Masscult and Midcult_ Essays Against the American Grain - Dwight MacDonald [135]
There are two kinds of appropriate subjects for parajournalism. The kind Tom Wolfe exploits in the present book is the world of the “celebs”: prizefighters, gamblers, movie and stage “personalities,” racing drivers, pop singers and their disc jockeys like Murray the K (“The Fifth Beatle”), impresarios like Phil Spector (“The First Tycoon of Teen”) entrepreneurs like Robert Harrison (whose Confidential magazine, the classic old one (1952–1958) you understand, Wolfe salutes as “the most scandalous scandal magazine in the history of the world,” adding: “Confidential was beautiful. This may be a hard idea to put across...but the fact is the man is an aesthete, the original aesthete du schlock,” who as a teenage employee of the Graphic received the stigmata direct from Bernarr Macfadden) and pop-art-cum-society figures like Andy Warhol, Huntington Hartford (an anti-pop popper), and Mrs. Leonard Holzer.[1] The other kind of suitable game for the parajournalist—though not Tom Wolfe’s pigeon—is the Little Man (or Woman) who gets into trouble with the law; or who is interestingly poor or old or ill or, best, all three; or who has some other Little problem like delinquent children or a close relative who has been murdered for which they can count on Jimmy Breslin’s heavy-breathing sympathy and prose.
Both celebs and uncelebs offer the same advantage: inaccuracy will have no serious consequences.
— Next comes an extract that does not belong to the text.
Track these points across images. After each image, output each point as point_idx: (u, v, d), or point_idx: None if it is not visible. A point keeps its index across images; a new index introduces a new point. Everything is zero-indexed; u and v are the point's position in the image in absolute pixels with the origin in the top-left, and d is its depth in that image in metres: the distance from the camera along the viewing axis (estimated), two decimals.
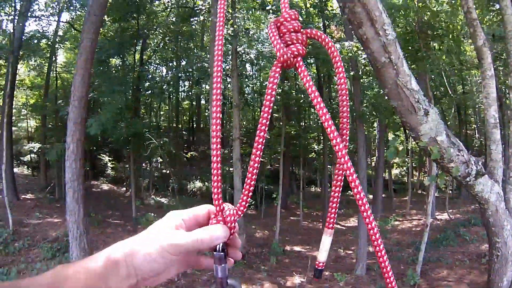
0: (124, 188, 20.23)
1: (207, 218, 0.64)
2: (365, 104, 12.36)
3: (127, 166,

The little people are unknown to the reader and, if they think they have been misrepresented, are in no position to do anything about it, nor, even if such a daring idea occurred to them, to object to the invasion of their privacy. The celebs are eager to have their privacy invaded, welcoming the attentions of the press for reasons of profession or of vanity. While the reader knows a great deal, too much, about them, this is not real knowledge because they are, in their public aspect, not real. They are not persons but personae (“artificial characters in a play or novel”—or in parajournalistic reportage) which have been manufactured for public consumption with their enthusiastic cooperation. Notions of truth or accuracy are irrelevant in such a context of collusive fabrication on both sides; all that matters to anybody—subject, writer, reader—is that it be a good story. To complain of Wolfe’s Pindaric ode to Junior Johnson that his hero couldn’t be all that heroic is like objecting to Tarzan as unbelievable.
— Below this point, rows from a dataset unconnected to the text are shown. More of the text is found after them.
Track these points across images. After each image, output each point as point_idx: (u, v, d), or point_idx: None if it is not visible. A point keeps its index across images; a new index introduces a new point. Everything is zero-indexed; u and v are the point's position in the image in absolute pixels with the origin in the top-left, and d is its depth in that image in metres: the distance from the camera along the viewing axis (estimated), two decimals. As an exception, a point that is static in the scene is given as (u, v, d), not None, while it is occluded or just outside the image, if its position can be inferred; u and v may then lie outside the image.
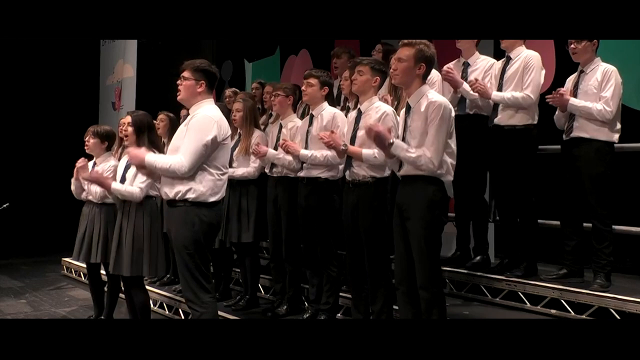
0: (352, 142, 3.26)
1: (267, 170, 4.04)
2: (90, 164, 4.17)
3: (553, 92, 3.55)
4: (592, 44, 3.49)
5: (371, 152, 3.13)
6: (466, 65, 4.02)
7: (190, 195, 2.89)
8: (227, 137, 3.01)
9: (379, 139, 2.83)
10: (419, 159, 2.75)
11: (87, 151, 4.12)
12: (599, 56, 3.54)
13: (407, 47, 2.85)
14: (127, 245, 3.53)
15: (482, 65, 3.95)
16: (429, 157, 2.74)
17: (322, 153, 3.50)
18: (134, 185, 3.53)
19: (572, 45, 3.53)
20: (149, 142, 3.62)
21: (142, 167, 3.02)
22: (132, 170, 3.60)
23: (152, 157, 2.97)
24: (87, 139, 4.09)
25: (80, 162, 3.90)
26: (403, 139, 2.90)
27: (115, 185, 3.57)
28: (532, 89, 3.62)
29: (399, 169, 2.92)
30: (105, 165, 4.02)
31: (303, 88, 3.70)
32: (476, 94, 3.76)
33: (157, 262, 3.58)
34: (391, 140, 2.80)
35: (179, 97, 3.05)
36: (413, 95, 2.88)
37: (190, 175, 2.87)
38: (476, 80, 3.74)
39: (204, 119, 2.90)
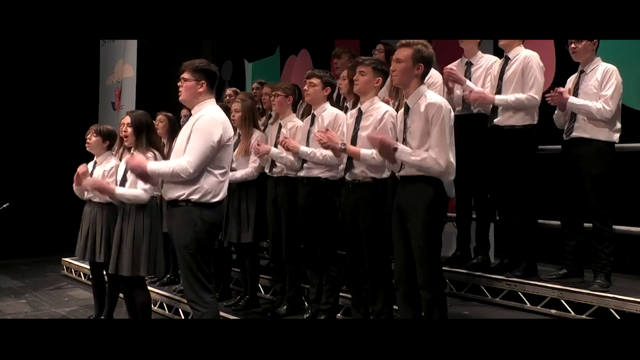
0: (353, 142, 3.25)
1: (266, 171, 4.04)
2: (91, 164, 4.18)
3: (552, 90, 3.55)
4: (592, 43, 3.49)
5: (369, 152, 3.13)
6: (469, 64, 4.02)
7: (194, 196, 2.89)
8: (230, 138, 3.02)
9: (384, 148, 2.83)
10: (424, 161, 2.75)
11: (87, 149, 4.12)
12: (599, 56, 3.53)
13: (405, 47, 2.85)
14: (127, 245, 3.53)
15: (485, 64, 3.95)
16: (435, 158, 2.74)
17: (321, 152, 3.50)
18: (138, 188, 3.49)
19: (572, 45, 3.53)
20: (148, 142, 3.62)
21: (144, 176, 2.99)
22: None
23: (154, 166, 2.95)
24: (89, 136, 4.09)
25: (82, 169, 3.87)
26: (403, 140, 2.90)
27: (119, 190, 3.54)
28: (536, 89, 3.61)
29: (400, 170, 2.92)
30: (106, 165, 4.01)
31: (305, 88, 3.69)
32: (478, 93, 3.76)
33: (157, 262, 3.58)
34: (395, 145, 2.79)
35: (180, 98, 3.05)
36: (411, 96, 2.88)
37: (194, 177, 2.87)
38: (470, 92, 3.72)
39: (210, 121, 2.90)
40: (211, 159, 2.89)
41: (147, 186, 3.47)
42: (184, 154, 2.88)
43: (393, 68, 2.88)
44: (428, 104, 2.78)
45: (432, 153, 2.75)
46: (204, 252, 2.94)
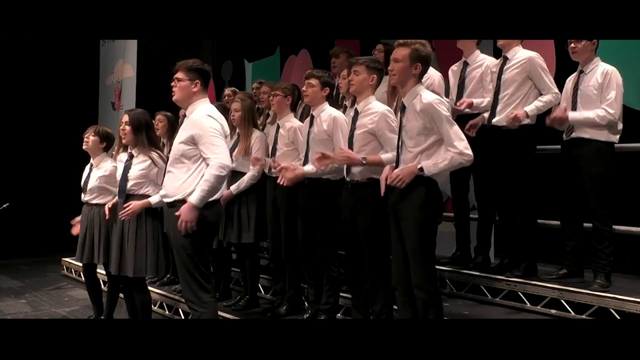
0: (350, 142, 3.25)
1: (266, 171, 4.04)
2: (89, 166, 4.17)
3: (547, 117, 3.54)
4: (591, 43, 3.49)
5: (390, 155, 3.10)
6: (465, 64, 4.03)
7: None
8: (227, 136, 3.04)
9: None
10: (452, 161, 2.74)
11: (84, 148, 4.12)
12: (599, 56, 3.53)
13: (403, 47, 2.85)
14: (129, 246, 3.53)
15: (477, 68, 3.96)
16: (457, 152, 2.74)
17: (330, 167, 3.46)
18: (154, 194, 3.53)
19: (572, 45, 3.53)
20: (148, 141, 3.63)
21: (194, 212, 2.89)
22: (135, 170, 3.58)
23: (196, 196, 2.86)
24: (87, 136, 4.09)
25: (110, 204, 3.76)
26: (399, 139, 2.91)
27: (153, 199, 3.49)
28: (553, 86, 3.63)
29: (395, 168, 2.92)
30: (103, 168, 4.02)
31: (304, 88, 3.68)
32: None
33: (159, 261, 3.59)
34: (419, 166, 2.77)
35: (174, 98, 3.08)
36: (407, 95, 2.89)
37: (228, 166, 2.90)
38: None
39: (207, 119, 2.93)
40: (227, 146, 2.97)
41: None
42: (204, 158, 2.90)
43: (391, 67, 2.89)
44: (423, 105, 2.78)
45: (452, 148, 2.75)
46: (201, 252, 2.95)
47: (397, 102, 3.62)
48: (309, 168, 3.53)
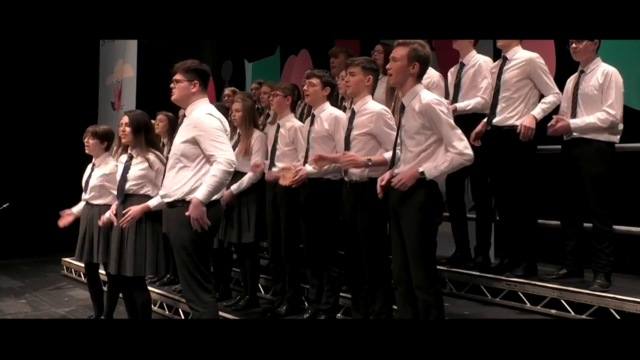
0: (347, 142, 3.26)
1: (266, 171, 4.04)
2: (90, 166, 4.18)
3: (549, 125, 3.51)
4: (593, 43, 3.49)
5: (390, 153, 3.09)
6: (462, 65, 4.04)
7: (190, 197, 2.90)
8: (228, 135, 3.04)
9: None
10: (453, 162, 2.74)
11: (87, 152, 4.13)
12: (599, 56, 3.53)
13: (401, 46, 2.86)
14: (129, 246, 3.53)
15: (475, 65, 3.96)
16: (457, 153, 2.73)
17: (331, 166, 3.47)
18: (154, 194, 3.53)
19: (573, 45, 3.53)
20: (147, 141, 3.63)
21: (201, 209, 2.88)
22: (134, 171, 3.58)
23: (202, 192, 2.84)
24: (86, 139, 4.10)
25: (114, 210, 3.72)
26: (399, 139, 2.91)
27: (152, 202, 3.48)
28: (554, 86, 3.63)
29: (395, 168, 2.92)
30: (105, 168, 4.02)
31: (304, 88, 3.68)
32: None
33: (159, 261, 3.59)
34: (421, 170, 2.76)
35: (173, 98, 3.08)
36: (407, 95, 2.88)
37: (234, 162, 2.90)
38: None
39: (209, 117, 2.93)
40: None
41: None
42: (208, 156, 2.89)
43: (389, 67, 2.89)
44: (422, 105, 2.78)
45: (452, 149, 2.74)
46: (201, 252, 2.95)
47: (396, 102, 3.63)
48: (311, 168, 3.52)
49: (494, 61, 3.96)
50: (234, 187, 3.95)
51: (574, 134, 3.52)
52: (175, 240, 2.95)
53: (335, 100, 4.19)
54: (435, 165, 2.77)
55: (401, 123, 2.90)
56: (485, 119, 3.81)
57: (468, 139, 3.73)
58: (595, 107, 3.46)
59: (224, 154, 2.87)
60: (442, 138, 2.79)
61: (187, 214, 2.84)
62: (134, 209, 3.44)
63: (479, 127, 3.80)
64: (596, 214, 3.45)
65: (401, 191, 2.79)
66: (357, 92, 3.25)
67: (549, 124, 3.52)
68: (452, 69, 4.14)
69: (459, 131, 2.79)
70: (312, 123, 3.68)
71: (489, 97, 3.84)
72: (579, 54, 3.54)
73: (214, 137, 2.89)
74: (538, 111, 3.62)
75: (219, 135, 2.91)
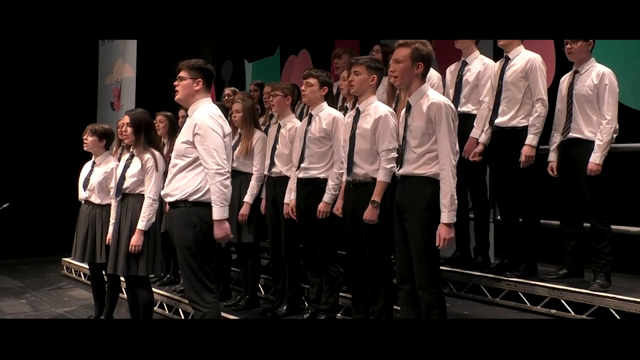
0: (352, 141, 3.25)
1: (266, 171, 4.04)
2: (89, 164, 4.18)
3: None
4: (587, 44, 3.50)
5: (383, 173, 3.10)
6: (464, 64, 4.03)
7: (193, 197, 2.90)
8: (229, 135, 3.03)
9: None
10: (451, 183, 2.70)
11: (85, 149, 4.15)
12: (594, 57, 3.54)
13: (403, 47, 2.83)
14: (123, 245, 3.54)
15: (476, 67, 3.96)
16: (447, 173, 2.71)
17: (329, 184, 3.50)
18: (144, 207, 3.53)
19: (568, 45, 3.54)
20: (148, 141, 3.64)
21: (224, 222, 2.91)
22: (133, 169, 3.59)
23: (217, 211, 2.86)
24: (85, 136, 4.12)
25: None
26: (404, 139, 2.90)
27: (141, 225, 3.52)
28: (543, 93, 3.62)
29: (399, 169, 2.92)
30: (105, 166, 4.03)
31: (302, 88, 3.68)
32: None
33: (155, 261, 3.59)
34: (446, 222, 2.71)
35: (176, 97, 3.07)
36: (413, 95, 2.86)
37: (228, 171, 2.89)
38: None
39: (209, 119, 2.92)
40: (227, 148, 2.96)
41: (151, 194, 3.54)
42: (203, 162, 2.88)
43: (392, 69, 2.87)
44: (430, 104, 2.77)
45: (443, 165, 2.72)
46: (204, 252, 2.95)
47: (397, 102, 3.63)
48: (326, 197, 3.49)
49: (495, 61, 3.95)
50: (247, 198, 4.01)
51: (570, 134, 3.53)
52: (179, 241, 2.95)
53: (336, 101, 4.19)
54: (443, 197, 2.72)
55: (407, 123, 2.88)
56: (477, 137, 3.83)
57: (468, 139, 3.78)
58: (590, 108, 3.47)
59: (212, 167, 2.85)
60: None
61: (215, 238, 2.90)
62: (136, 240, 3.50)
63: (478, 148, 3.80)
64: (594, 214, 3.45)
65: (406, 190, 2.80)
66: (362, 91, 3.24)
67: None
68: (451, 68, 4.13)
69: (456, 144, 2.77)
70: (309, 123, 3.68)
71: (490, 99, 3.83)
72: (573, 54, 3.55)
73: (208, 143, 2.86)
74: (531, 137, 3.60)
75: (214, 142, 2.87)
But of late Tom Wolfe has attempted more solid, resistant subjects. As his colleague, Mr. Breslin, might put it, he’s been fighting above his weight. There was that front-page review of Norman Mailer’s An American Dream in the Sunday Tribune’s Book Week (which Richard Kluger edits in a more substantial and, to me, interesting way than Clay Felker’s set-’em-up-in the-other-alley technique with New York). As the French say, the most beautiful parajournalist cannot give any more than he has, and the only way Wolfe could explicate his low estimation of the novel was to jeer at the author’s private life and personality—or rather his persona, this being the aspect of people Wolfe is at home with—followed by some satirical excursions on tangential matters like the ludicrous discrepancy between Mailer and Dostoevsky and the even more laughable crepancy between Mailer and James M. Cain. C’est amusant mais ce n’est pas la critique. Not that I disagree with his low estimate of An American Dream. Mr. Kluger asked me to review it and I declined for lack of time. If I had accepted, I should also have slated it but I don’t think I would have thought of going into Mailer’s personality and private life if only because there is so much in the printed text to criticise. But Tom Wolfe doesn’t seem to be much of a reader.
A week or two later, he took on a subject of much greater mass and resistance; The New Yorker, with which he grappled in the April 11th and 18th issues of Clay Felker’s New York. The perfect target for two young(ish) men on the make with a new magazine competing for the same kind of readers and advertisers.